Super Bowl admeister Monster Worldwide
Somewhat perplexingly, Monster Worldwide's job search service actually performs better as a business in good economic times, when there are fewer active job seekers out there. The service, which accounts for most of the company's revenue and operating profit, is paid by the recruiters and corporations that use it. (It's free for job seekers.)
It's free for searchers, and when lots of people are looking for work -- as is the case today -- there's less need for companies to outsource in order to find qualified candidates. (We discussed this a bit more broadly in an article earlier this month that took a look at recent Labor Department data.)
But the doors can't close while Monster Worldwide waits for a prolonged uptick in the economy. Management must earn its keep -- and they're doing pretty well so far this year. Monster Worldwide managed to grow revenues year over year and turn in a net profit, in part by managing costs.

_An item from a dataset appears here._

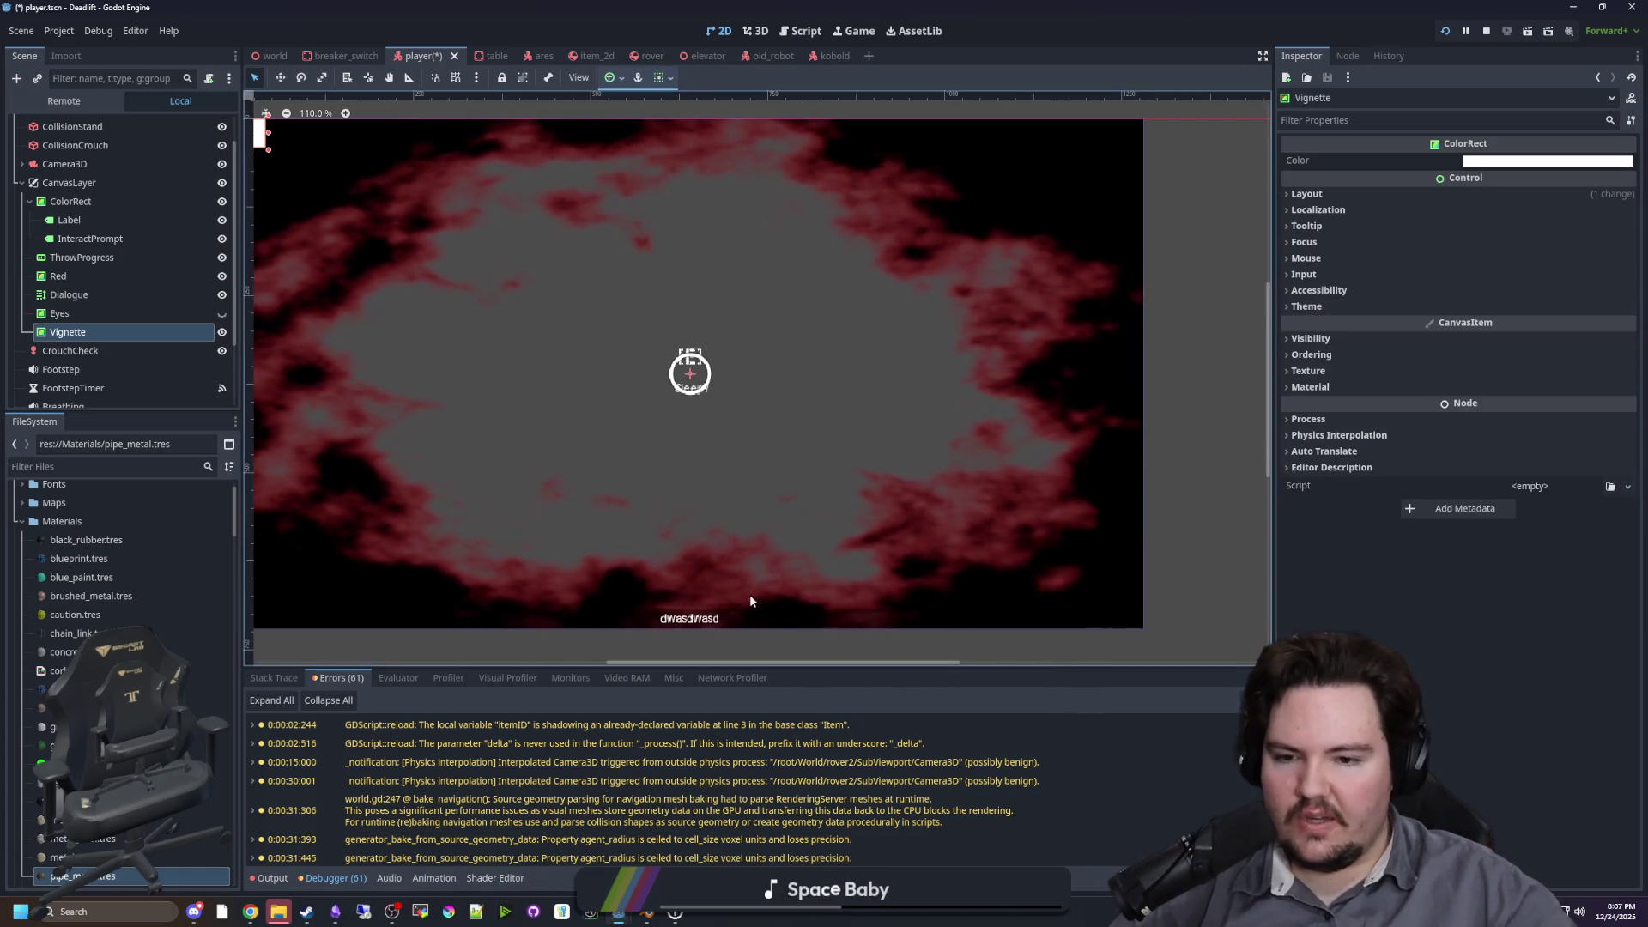
left_click(1334, 307)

The operating model is leaner since the company spun off its eResourcing and executive search units in March, creating Hudson Highland Group
Investors are sticking with Monster Worldwide, its shares outperforming the S&P 500 by quite a bit these last 12 months. So while the company appears stable and well-managed, investors thinking about a purchase at recent prices -- the shares are down in morning trading, but still appear fully valued based on projected 2004 EPS growth -- should consider whether the share price already reflects an employment environment that doesn't yet exist.